--- Extracted entries Enclosed Below ---

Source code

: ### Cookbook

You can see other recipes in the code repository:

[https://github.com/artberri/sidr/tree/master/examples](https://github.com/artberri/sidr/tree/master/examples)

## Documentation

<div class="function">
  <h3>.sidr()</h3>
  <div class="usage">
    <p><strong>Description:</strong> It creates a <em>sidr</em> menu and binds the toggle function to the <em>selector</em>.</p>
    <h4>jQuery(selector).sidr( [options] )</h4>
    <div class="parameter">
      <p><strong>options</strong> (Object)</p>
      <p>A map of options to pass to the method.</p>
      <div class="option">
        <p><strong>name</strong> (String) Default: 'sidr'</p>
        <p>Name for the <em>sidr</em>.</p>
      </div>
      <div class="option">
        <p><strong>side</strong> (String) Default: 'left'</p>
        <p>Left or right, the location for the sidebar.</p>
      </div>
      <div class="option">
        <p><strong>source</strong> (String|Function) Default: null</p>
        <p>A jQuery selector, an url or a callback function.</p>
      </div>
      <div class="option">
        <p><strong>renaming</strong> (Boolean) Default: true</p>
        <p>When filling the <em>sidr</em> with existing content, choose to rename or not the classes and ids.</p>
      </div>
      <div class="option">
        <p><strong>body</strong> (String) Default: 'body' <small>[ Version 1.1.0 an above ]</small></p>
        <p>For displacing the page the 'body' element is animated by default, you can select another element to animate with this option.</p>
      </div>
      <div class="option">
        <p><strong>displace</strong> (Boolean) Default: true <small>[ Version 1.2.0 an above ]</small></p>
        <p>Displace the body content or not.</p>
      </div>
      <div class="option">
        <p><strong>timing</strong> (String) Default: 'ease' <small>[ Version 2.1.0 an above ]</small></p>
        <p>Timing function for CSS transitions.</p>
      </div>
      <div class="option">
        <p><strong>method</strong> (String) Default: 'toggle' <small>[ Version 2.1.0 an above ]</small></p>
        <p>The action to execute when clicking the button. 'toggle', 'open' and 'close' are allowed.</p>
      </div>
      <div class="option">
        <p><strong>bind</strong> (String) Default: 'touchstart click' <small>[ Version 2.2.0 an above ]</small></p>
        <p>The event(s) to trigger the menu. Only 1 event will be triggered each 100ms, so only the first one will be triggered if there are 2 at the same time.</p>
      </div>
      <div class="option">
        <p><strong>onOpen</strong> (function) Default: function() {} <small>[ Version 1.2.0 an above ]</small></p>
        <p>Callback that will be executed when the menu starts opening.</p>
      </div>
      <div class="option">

--- End of Enclosed Extracted entries ---

Above are the entries; give them back verbatim.

Source code

: ### Cookbook

You can see other recipes in the code repository:

[https://github.com/artberri/sidr/tree/master/examples](https://github.com/artberri/sidr/tree/master/examples)

## Documentation

<div class="function">
  <h3>.sidr()</h3>
  <div class="usage">
    <p><strong>Description:</strong> It creates a <em>sidr</em> menu and binds the toggle function to the <em>selector</em>.</p>
    <h4>jQuery(selector).sidr( [options] )</h4>
    <div class="parameter">
      <p><strong>options</strong> (Object)</p>
      <p>A map of options to pass to the method.</p>
      <div class="option">
        <p><strong>name</strong> (String) Default: 'sidr'</p>
        <p>Name for the <em>sidr</em>.</p>
      </div>
      <div class="option">
        <p><strong>side</strong> (String) Default: 'left'</p>
        <p>Left or right, the location for the sidebar.</p>
      </div>
      <div class="option">
        <p><strong>source</strong> (String|Function) Default: null</p>
        <p>A jQuery selector, an url or a callback function.</p>
      </div>
      <div class="option">
        <p><strong>renaming</strong> (Boolean) Default: true</p>
        <p>When filling the <em>sidr</em> with existing content, choose to rename or not the classes and ids.</p>
      </div>
      <div class="option">
        <p><strong>body</strong> (String) Default: 'body' <small>[ Version 1.1.0 an above ]</small></p>
        <p>For displacing the page the 'body' element is animated by default, you can select another element to animate with this option.</p>
      </div>
      <div class="option">
        <p><strong>displace</strong> (Boolean) Default: true <small>[ Version 1.2.0 an above ]</small></p>
        <p>Displace the body content or not.</p>
      </div>
      <div class="option">
        <p><strong>timing</strong> (String) Default: 'ease' <small>[ Version 2.1.0 an above ]</small></p>
        <p>Timing function for CSS transitions.</p>
      </div>
      <div class="option">
        <p><strong>method</strong> (String) Default: 'toggle' <small>[ Version 2.1.0 an above ]</small></p>
        <p>The action to execute when clicking the button. 'toggle', 'open' and 'close' are allowed.</p>
      </div>
      <div class="option">
        <p><strong>bind</strong> (String) Default: 'touchstart click' <small>[ Version 2.2.0 an above ]</small></p>
        <p>The event(s) to trigger the menu. Only 1 event will be triggered each 100ms, so only the first one will be triggered if there are 2 at the same time.</p>
      </div>
      <div class="option">
        <p><strong>onOpen</strong> (function) Default: function() {} <small>[ Version 1.2.0 an above ]</small></p>
        <p>Callback that will be executed when the menu starts opening.</p>
      </div>
      <div class="option">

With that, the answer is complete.